Sir Gerbold se acercó a un escritorio que había en un rincón.

—Aquí hay un cheque —dijo— y también una carta. Me harás este cheque por cinco mil libras y me firmarás esta carta, autorizándome a cobrarlo, para que no tenga dificultades.

Perlita cruzó la habitación a toda prisa, se sentó en la silla que había frente al escritorio y tomó la pluma. Sin detenerse a leerlo, firmó el cheque y la carta también.

—¡Ahora que ya tiene usted su dinero insisto en irme! —dijo.

—¿Y cómo te irás, Perlita? Me has desafiado muchas veces, pero creo que, físicamente al menos, siempre he sido yo el vencedor.

—Ya tiene lo que quería —dijo Perlita armándose de valor—. Le daré este dinero y más sin protestar, pero debo irme. Si no estoy en casa…

Sir Gerbold se echó a reír.

—Tu marido se encuentra de camino hacia Epsom. Tus sirvientes están acostumbrados a la conducta caprichosa de la nobleza. Saben que acudiste a la llamada de una enferma. Sería muy natural que te quedaras con alguien que te necesita, Perlita, como te necesito yo.

Ella escuchó la nota lujuriosa de su voz y palideció.

—Déjeme ir —dijo en un murmullo.

—Los bancos están cerrados ya —dijo Sir Gerbold—. Debes quedarte hasta que abran mañana por la mañana. No quiero que me hagas una jugarreta como las que me has hecho ya.

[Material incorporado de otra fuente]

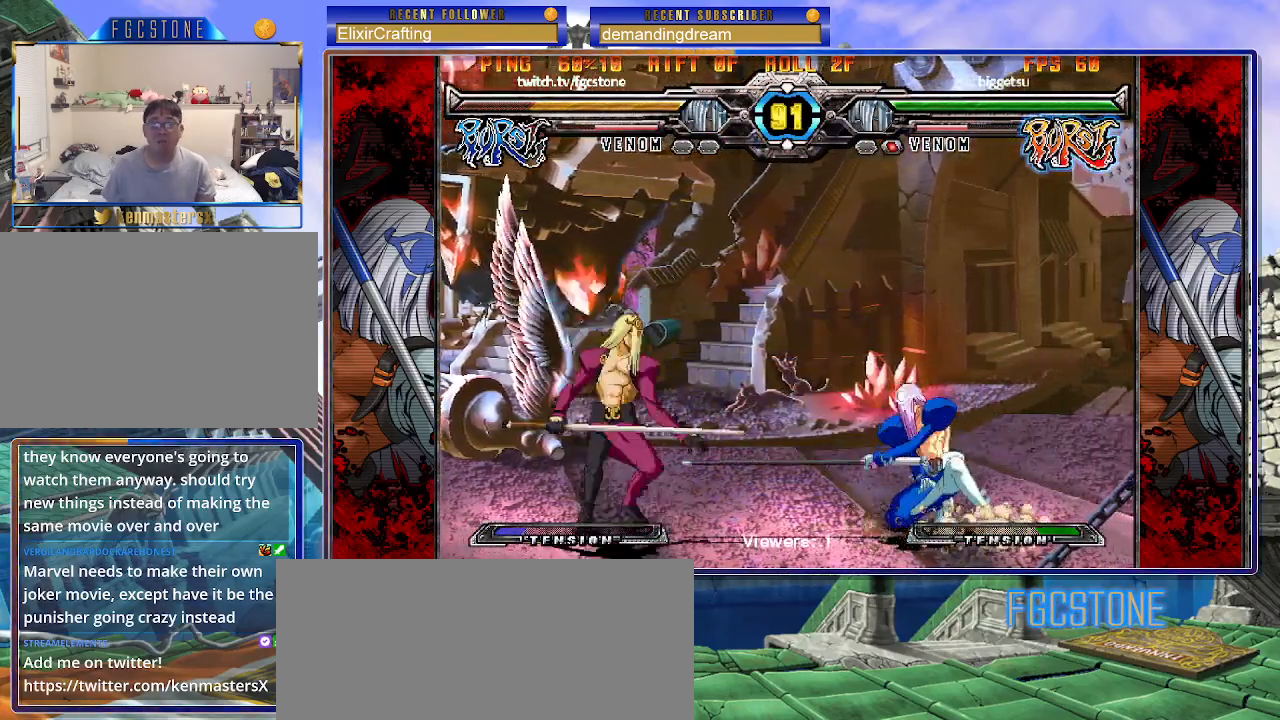
{"buttons": ["S"], "left_stick": "right", "events": [[67, "left_stick", "left"], [150, "HS", "down"], [183, "left_stick", "center"], [267, "HS", "up"], [433, "S", "down"], [467, "left_stick", "right"]]}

—No haré nada… se lo prometo… —tartamudeó Perlita—. Puede quedarse con… el dinero y haré otro cheque por otras… cinco mil libras, si me deja… ir.

—Ya me darás las cinco mil libras en otra ocasión —contestó Sir Gerbold—. En realidad, querida mía, creo que debo explicarte mi plan un poco más. Pretendo que me des ciertas sumas de dinero cuando las necesite. No soy muy codicioso, como puedes ver. Si te pidiera yo cantidades más fuertes, el banco haría preguntas incómodas a tu marido. Pero tu fortuna es lo bastante grande como para que dispongas de cinco mil libras de vez en cuando, sin despertar sospechas.

Perlita escuchaba con todos los músculos de su cuerpo en tensión y los ojos ensombrecidos por el miedo.

—Por supuesto —continuó él—, no podría yo extorsionarte si no tuviera algo con qué hacerlo. ¿Te das cuenta de eso, Perlita?

—No sé lo que trata de decirme.

—Creo que sí. Eres una chica lista… siempre lo has sido. ¡Demasiado lista para mí gusto! A mí me gustan las mujeres dóciles y tontas. Aunque también es divertido doblegar el espíritu de las rebeldes, como intento doblegar el tuyo.

—Dígame qué es lo que quiere —exclamó Perlita, no pudiendo soportar oír su voz burlona más tiempo.

—¡Te quiero a ti! ¡Siempre te he deseado! ¿No te dabas cuenta de que como no podía poseerte, me regocijaba golpeándote? Ahora quiero hacerte mía. Me pagarás no una vez, sino cuantas veces yo quiera. Me seguirás pagando, para evitar que tu marido se entere de que le has sido infiel y te arroje de casa…

—¿Cómo puede sugerir siquiera tal cosa? ¿Cómo puede pensar en algo tan infame, tan degradante, tan bestial? ¡Preferiría morir que dejar que usted me tocara!

Sir Gerbold se echó a reír de nuevo.

—¿Y cómo lo harás? —preguntó—. ¿Te acuchillarás sin un cuchillo, o te darás un balazo sin pistola? ¡No lo harás con la mía!

Sacó una de su bolsillo y la puso en la repisa de la chimenea.

—Se quedará aquí, fuera de tu alcance. Y ahora, Perlita —siguió diciendo—, creo que hemos hablado más que suficiente. Estoy ansioso por besarte, como no pude hacerlo cuando tu vieja aya te cuidaba como un bulldog.

Sir Gerbold se quitó la chaqueta, mientras hablaba, y la colocó en una silla.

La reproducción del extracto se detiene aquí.